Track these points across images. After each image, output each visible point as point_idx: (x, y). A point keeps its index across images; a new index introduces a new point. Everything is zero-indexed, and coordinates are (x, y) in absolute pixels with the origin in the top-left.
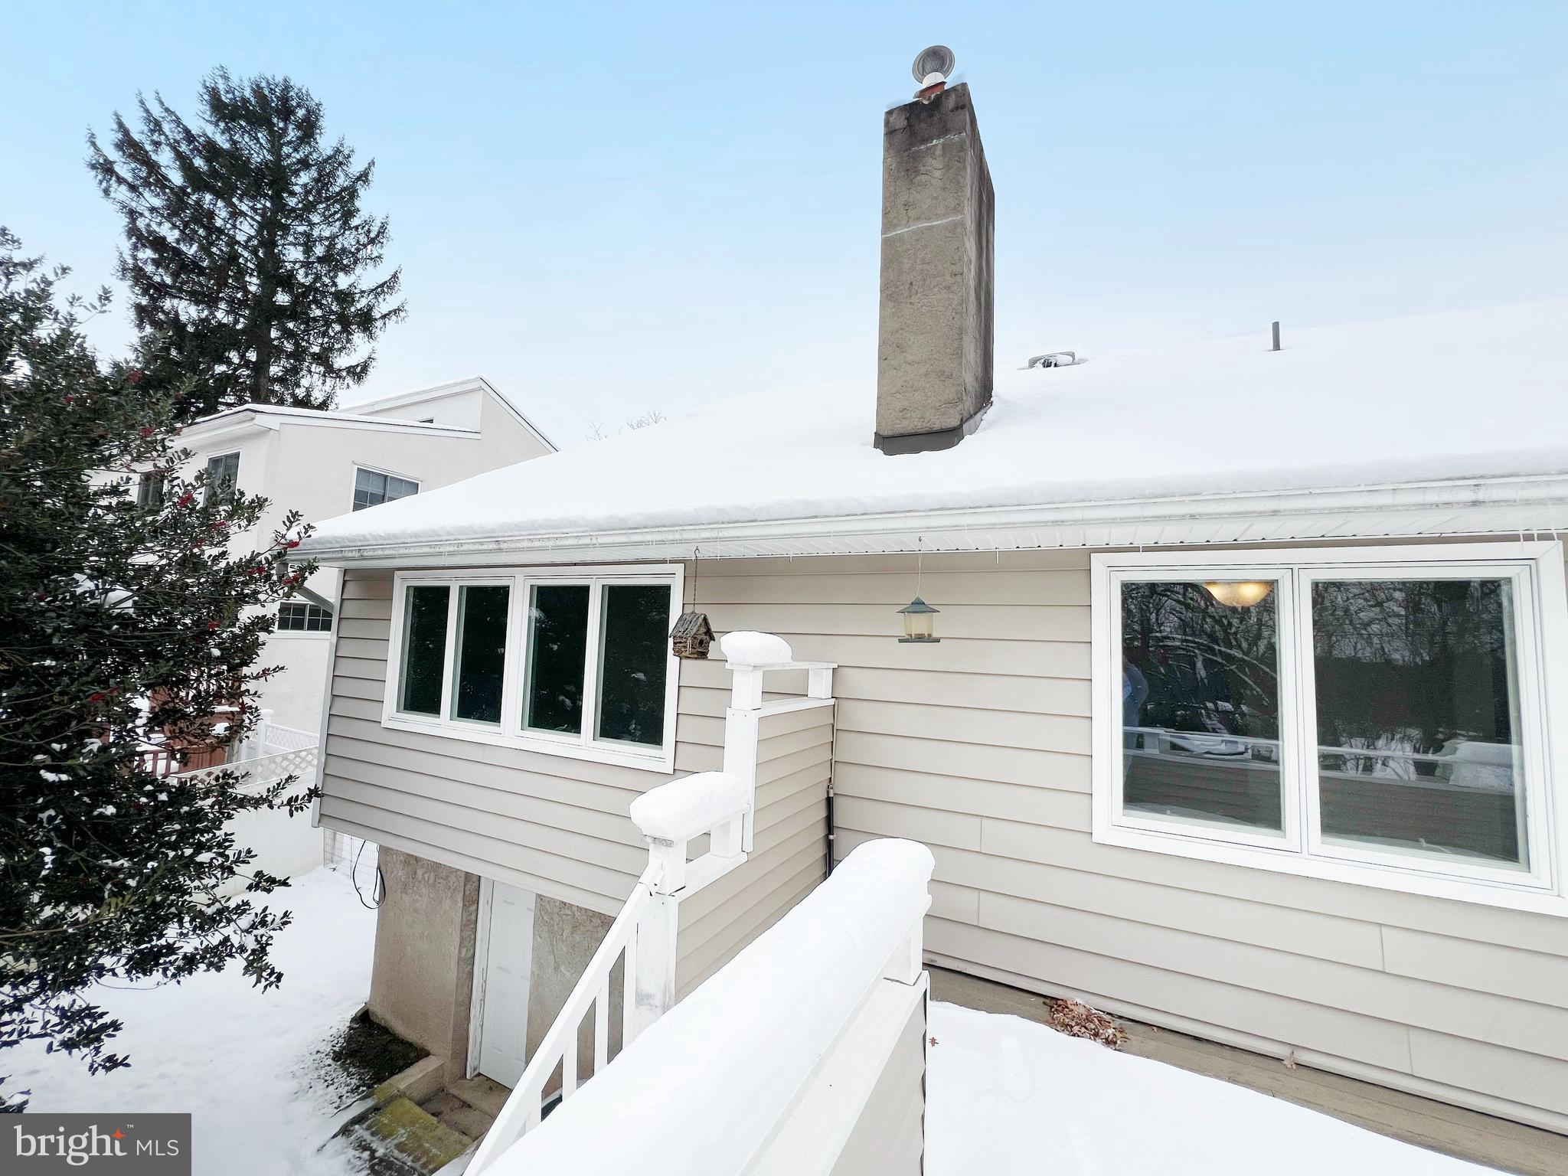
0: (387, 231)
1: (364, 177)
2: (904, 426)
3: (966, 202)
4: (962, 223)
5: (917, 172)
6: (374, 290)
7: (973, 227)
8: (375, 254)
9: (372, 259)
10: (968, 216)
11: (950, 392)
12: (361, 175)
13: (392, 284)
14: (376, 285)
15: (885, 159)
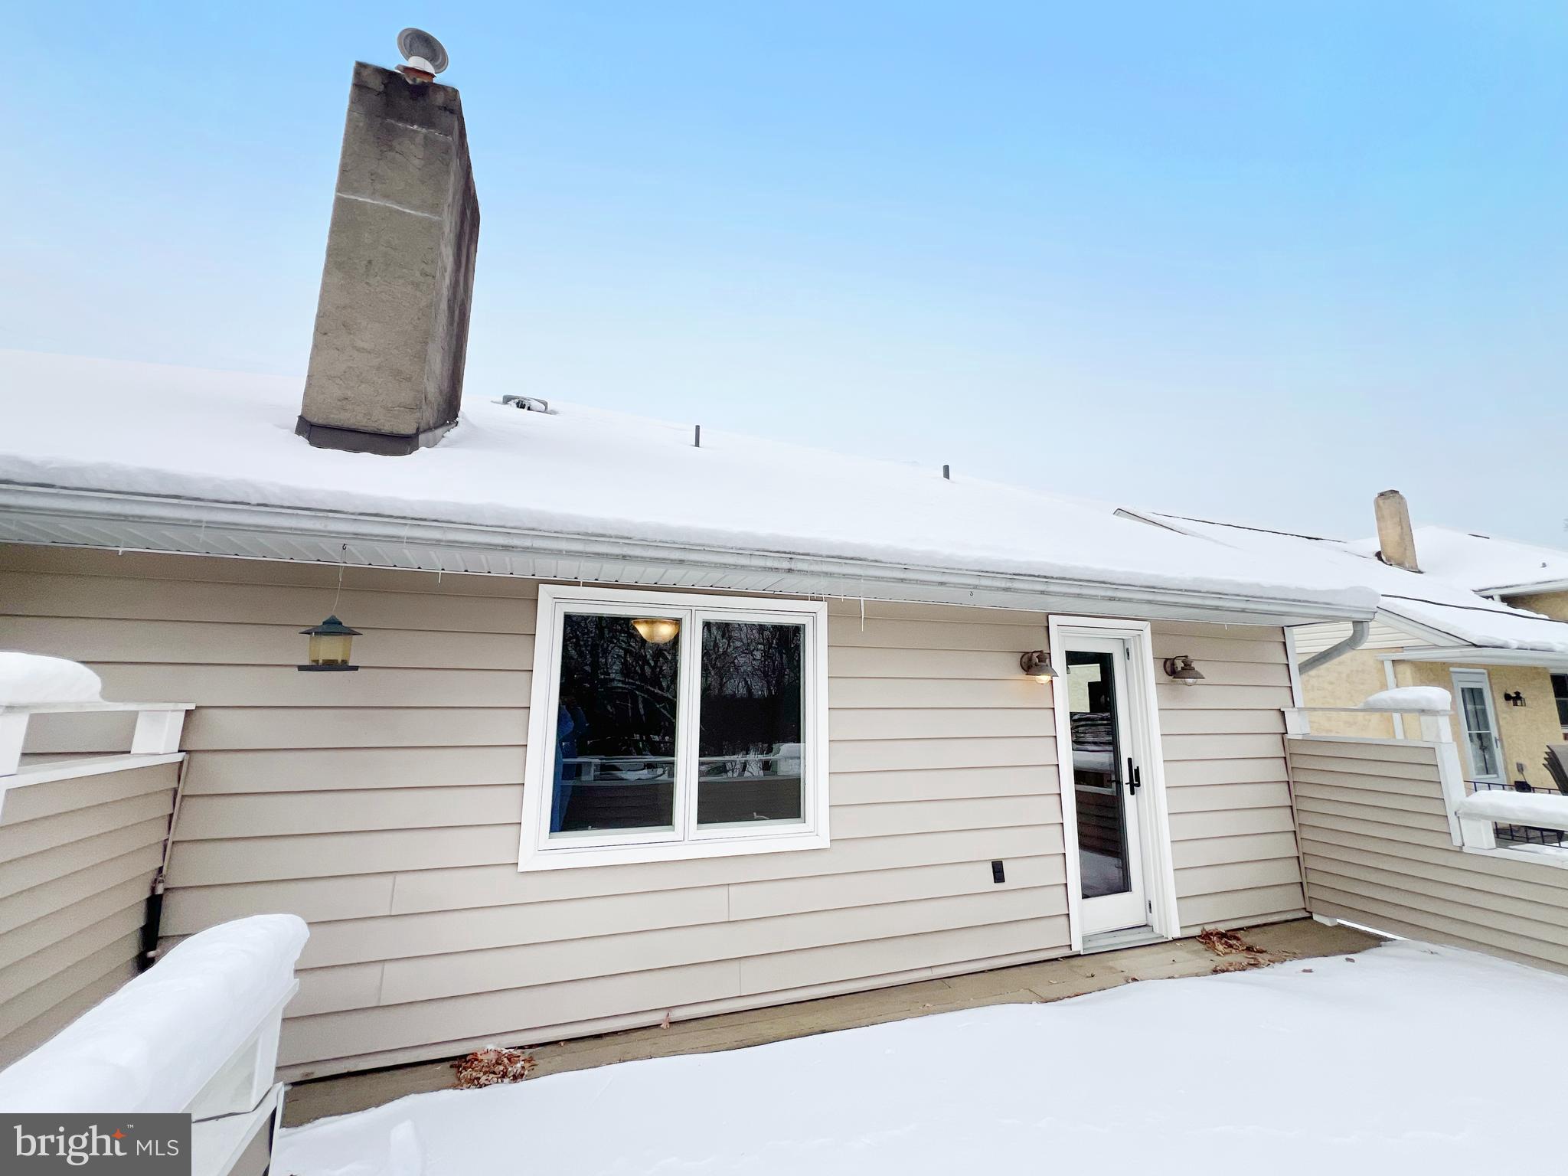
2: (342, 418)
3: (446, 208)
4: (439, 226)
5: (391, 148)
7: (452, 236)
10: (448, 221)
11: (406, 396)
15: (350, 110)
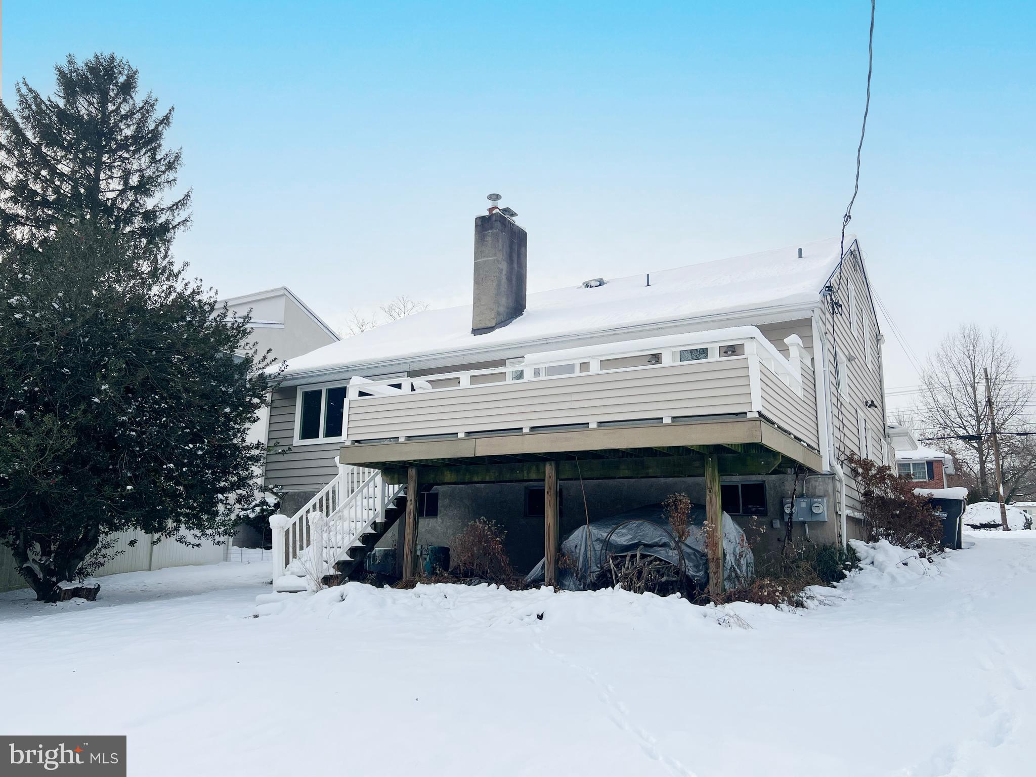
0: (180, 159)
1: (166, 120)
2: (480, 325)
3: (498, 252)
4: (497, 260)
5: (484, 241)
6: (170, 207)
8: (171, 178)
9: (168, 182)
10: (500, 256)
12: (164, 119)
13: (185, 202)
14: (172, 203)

——

## DIRECTIONS FOR THIS TASK
Copy all the entries above exactly as they stand, except for the pictures.

## TASK RESPONSE
Track these points across images. After each image, output each visible point as point_idx: (x, y). A point keeps its index across images; a new index introduces a new point. Everything is zero-indexed, and coordinates are (x, y) in absolute pixels with the origin in the top-left.
0: (387, 231)
1: (364, 177)
2: (904, 426)
3: (966, 202)
4: (962, 223)
5: (917, 172)
6: (374, 290)
7: (973, 227)
8: (375, 254)
9: (372, 259)
10: (968, 216)
11: (950, 392)
12: (361, 175)
13: (392, 284)
14: (376, 285)
15: (885, 159)
2: (342, 418)
3: (446, 208)
4: (439, 226)
5: (391, 148)
7: (452, 236)
10: (448, 221)
11: (406, 396)
15: (350, 110)
0: (180, 159)
1: (166, 120)
2: (480, 325)
3: (498, 252)
4: (497, 260)
5: (484, 241)
6: (170, 207)
8: (171, 178)
9: (168, 182)
10: (500, 256)
12: (164, 119)
13: (185, 202)
14: (172, 203)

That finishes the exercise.